Selected passage Block Start
# The Monarch



## Vol (Jul 5, 2009)

It seems as if the stately Monarch butterfly is going the way of the honeybee. I would hate to see that happen. When I was a freshman in college in September of 1970 I remember a Monarch migration that passed thru Knoxville, TN.....it was in the millions of Monarchs and it took three days for them to pass thru. I can remember vividly looking out of the window on the third floor of my dormitory and watching the migration in between and after classes. Monarchs are totally dependent upon Milkweed for reproduction. If possible, it would be good to leave milkweed in areas where we can....stewardship is part of the requirement of passing our land on in better shape than when we began our journey. Milkweed can be a nuisance.....but it is here for a purpose.

Regards, Mike

http://www.agweb.com/article/farmers-activists-clash-over-monarch-butterfly-population-associated-press/


----------



## haybaler101 (Nov 30, 2008)

I can remember playing with milkweed seed pods as a kid, but come to think of it, I can't remember the last one I have seen for several years.


----------



## deadmoose (Oct 30, 2011)

"The declining milkweed population is not the only reason for the decline in monarch butterflies," Jane Ade Stevens, CEO of Indiana Soybean Alliance and Indiana Corn Marketing Council, told The Star Press in a prepared statement. "When looking at this complex issue, you must also include the loss of forestland in the monarch's overwintering home in Mexico and extreme-weather temperature fluctuations in recent years that all contributed to the decline in the monarch population.
Selected passage Block End
→ Exercise prompt:
Resume the forum thread on monarch butterflies and milkweed, starting right after its last sentence. You won't need the lines that come next.
Information shown Block Start
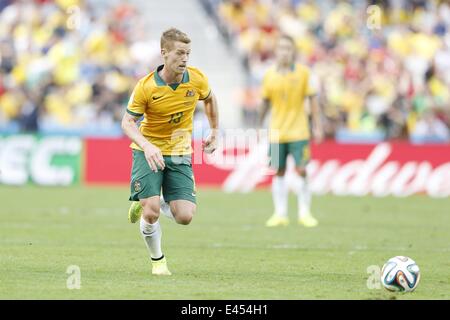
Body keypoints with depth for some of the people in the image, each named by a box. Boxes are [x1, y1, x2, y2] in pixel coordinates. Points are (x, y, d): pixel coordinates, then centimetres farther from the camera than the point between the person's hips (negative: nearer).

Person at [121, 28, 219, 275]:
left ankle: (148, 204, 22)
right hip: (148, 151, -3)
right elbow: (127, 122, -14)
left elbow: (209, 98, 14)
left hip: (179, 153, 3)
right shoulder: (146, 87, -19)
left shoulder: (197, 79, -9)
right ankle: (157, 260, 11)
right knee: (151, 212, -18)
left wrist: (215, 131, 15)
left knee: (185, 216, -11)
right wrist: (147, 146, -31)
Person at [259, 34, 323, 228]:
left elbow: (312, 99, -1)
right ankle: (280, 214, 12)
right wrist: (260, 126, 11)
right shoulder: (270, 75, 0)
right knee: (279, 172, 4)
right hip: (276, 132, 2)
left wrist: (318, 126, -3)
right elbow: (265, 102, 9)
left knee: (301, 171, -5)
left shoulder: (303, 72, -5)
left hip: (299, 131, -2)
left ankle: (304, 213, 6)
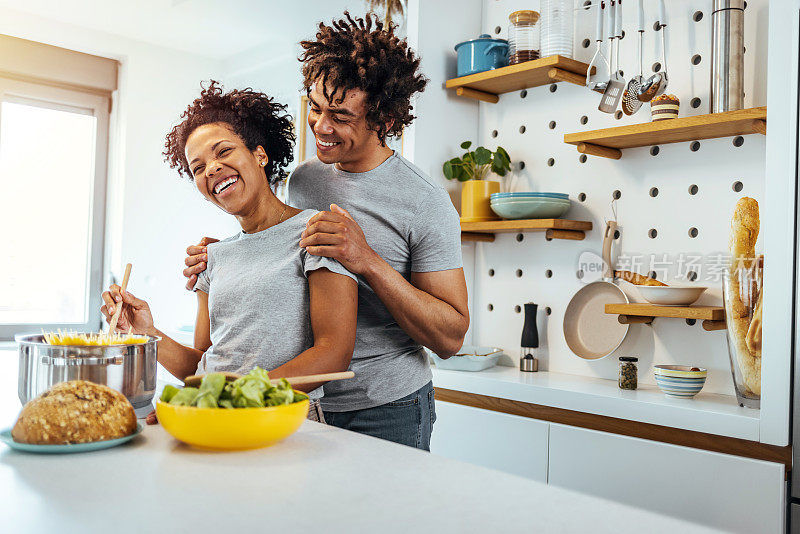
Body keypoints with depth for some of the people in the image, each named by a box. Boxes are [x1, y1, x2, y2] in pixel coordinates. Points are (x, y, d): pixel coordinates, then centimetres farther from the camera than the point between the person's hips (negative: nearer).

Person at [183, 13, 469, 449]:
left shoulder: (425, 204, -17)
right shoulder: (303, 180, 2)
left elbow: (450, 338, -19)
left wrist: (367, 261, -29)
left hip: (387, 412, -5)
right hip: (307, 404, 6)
Information shown Block End
Information shown Block Start
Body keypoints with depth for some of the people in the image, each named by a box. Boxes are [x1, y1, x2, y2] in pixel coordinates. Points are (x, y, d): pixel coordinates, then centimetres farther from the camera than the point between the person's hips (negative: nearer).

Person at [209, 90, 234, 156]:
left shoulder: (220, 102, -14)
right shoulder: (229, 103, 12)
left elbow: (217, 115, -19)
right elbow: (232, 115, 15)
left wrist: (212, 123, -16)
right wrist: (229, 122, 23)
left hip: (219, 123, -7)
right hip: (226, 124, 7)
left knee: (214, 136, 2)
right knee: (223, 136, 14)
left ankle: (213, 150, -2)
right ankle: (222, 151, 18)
Information shown Block End
→ Final answer:
I did not realize she was the expert on Mexican issues. The poorest excuse and run around I have heard since election day.


----------



## Vol (Jul 5, 2009)

Well actually moose, I think she is trying to cover for agriculture, but from what I have read in the past, that there is some element of truth to what she says.

Regards, Mike


----------



## deadmoose (Oct 30, 2011)

She may be. I know nothing of Monarch's. Reading something like that tells me she IS covering for ag. By blaming someone else. But why should she be? If that is where the problem is look for solutions. Or stats that back up how worthless the butterfly is. I know I am in the minority that I would rather hear the facts than listen to the blame game.

She made ag look bad. And she tried to make Mexico look bad. With no substance.

IMHO.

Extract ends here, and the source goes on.